A library for accelerating Transformer models on NVIDIA GPUs, including using 8-bit floating point (FP8) precision on Hopper and Ada GPUs, to provide better performance with lower memory utilization in both training and inference.
https://docs.nvidia.com/deeplearning/transformer-engine/user-guide/index.html
Apache License 2.0
1.6k stars 255 forks source link

How to install with CuDNN 9.0+ ? #930

Open tianyan01 opened 2 weeks ago

tianyan01 commented 2 weeks ago

I found the fp8 dpa need CuDNN 9.0.1+, so I install pytorch 2.5.0+cu121. And I modify some source code, so I install TransformerEngine from source, but it failed. And I found the log: -- cudnn_adv_infer found at /usr/lib/libcudnn_adv_infer.so. -- cudnn_adv_train found at /usr/lib/libcudnn_adv_train.so. -- cudnn_cnn_infer found at /usr/lib/libcudnn_cnn_infer.so. -- cudnn_cnn_train found at /usr/lib/libcudnn_cnn_train.so. -- cudnn_ops_infer found at /usr/lib/libcudnn_ops_infer.so. -- cudnn_ops_train found at /usr/lib/libcudnn_ops_train.so.

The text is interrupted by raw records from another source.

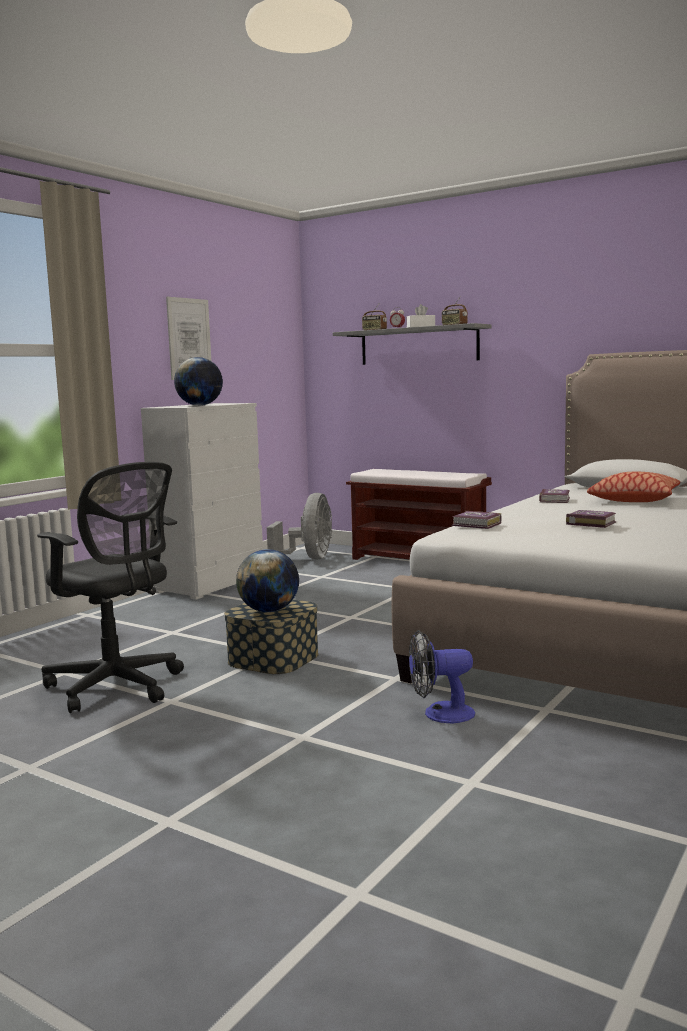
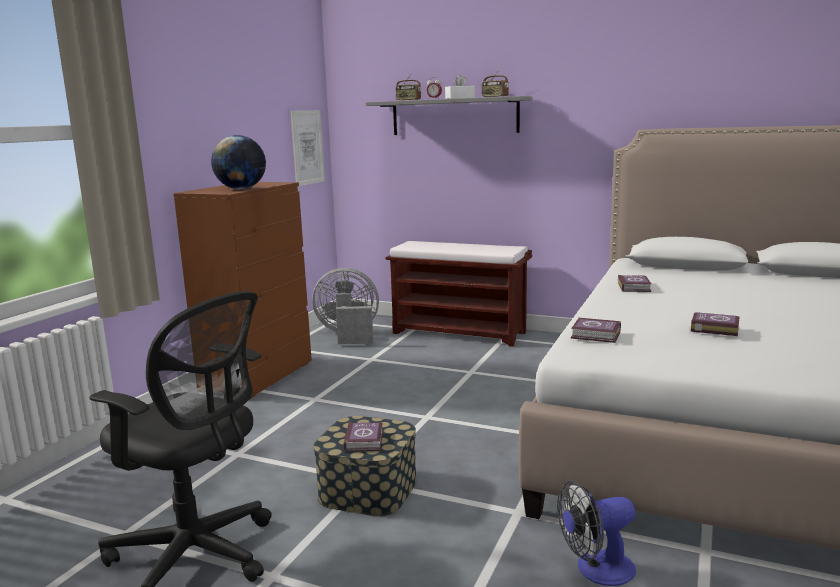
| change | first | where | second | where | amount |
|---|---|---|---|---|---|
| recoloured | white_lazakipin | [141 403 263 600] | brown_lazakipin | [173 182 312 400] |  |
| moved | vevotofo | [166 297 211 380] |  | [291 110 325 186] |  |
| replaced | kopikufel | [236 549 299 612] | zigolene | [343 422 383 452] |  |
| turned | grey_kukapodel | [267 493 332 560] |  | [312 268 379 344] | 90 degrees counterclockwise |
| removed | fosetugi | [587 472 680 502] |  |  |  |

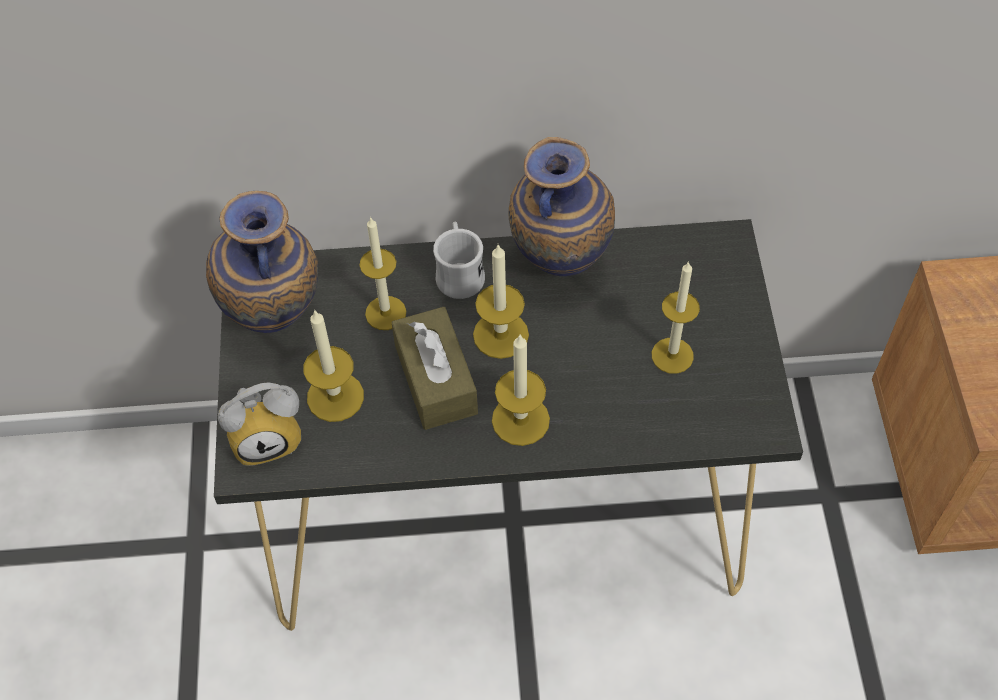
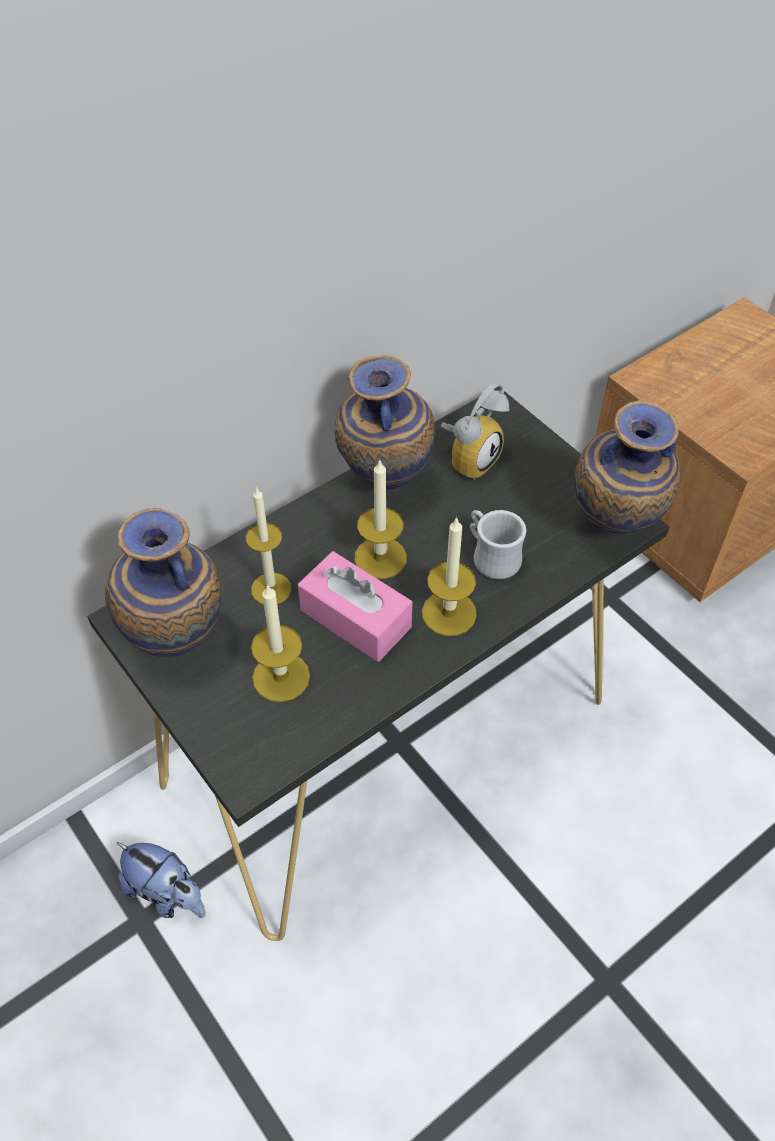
| change | first | where | second | where | amount |
|---|---|---|---|---|---|
| moved | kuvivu | [218 382 301 466] |  | [441 383 509 481] |  |
| recoloured | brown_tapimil | [391 307 478 430] | pink_tapimil | [298 551 412 662] |  |
| moved | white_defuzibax | [433 221 485 299] |  | [470 510 526 579] |  |
| removed | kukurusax | [652 261 700 374] |  |  |  |
| added |  |  | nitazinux | [117 842 205 918] |  |
| added |  |  | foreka | [575 400 680 534] |  |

CuDNN 9.0+ lib don't have this *.so. How to fix it?

cyanguwa commented 2 weeks ago

Hi @tianyan01 , I think the easiest way to try out cuDNN might be the NGC PyTorch containers. For example, nvcr.io/nvidia/pytorch:24.03-py3 has cuDNN 9.0.0, and nvcr.io/nvidia/pytorch:24.04-py3 and nvcr.io/nvidia/pytorch:24.05-py3 have cuDNN 9.1.0. Otherwise, following the instructions here (https://developer.nvidia.com/cudnn) can be another way.

When re-installing TransformerEngine, please clear the build/ or build_tools/build/ directory from previous compilation first before trying to re-install. Also, you can try environment variables like this for custom CUDA or cuDNN paths: CUDA_HOME=/path to cuda/ CUDNN_PATH=/path to cudnn/ pip -v install .

tianyan01 commented 2 weeks ago

Hi @tianyan01 , I think the easiest way to try out cuDNN might be the NGC PyTorch containers. For example, nvcr.io/nvidia/pytorch:24.03-py3 has cuDNN 9.0.0, and nvcr.io/nvidia/pytorch:24.04-py3 and nvcr.io/nvidia/pytorch:24.05-py3 have cuDNN 9.1.0. Otherwise, following the instructions here (https://developer.nvidia.com/cudnn) can be another way.

When re-installing TransformerEngine, please clear the build/ or build_tools/build/ directory from previous compilation first before trying to re-install. Also, you can try environment variables like this for custom CUDA or cuDNN paths: CUDA_HOME=/path to cuda/ CUDNN_PATH=/path to cudnn/ pip -v install .

Thanks! "CUDNN_PATH=/path to cudnn/ pip -v install ." is worked. During install from main branch, I found a bug in transformer_engine/pytorch/csrc/userbuffers/userbuffers.cu, which was fixed in https://github.com/NVIDIA/TransformerEngine/pull/560, but changed back in https://github.com/NVIDIA/TransformerEngine/pull/757.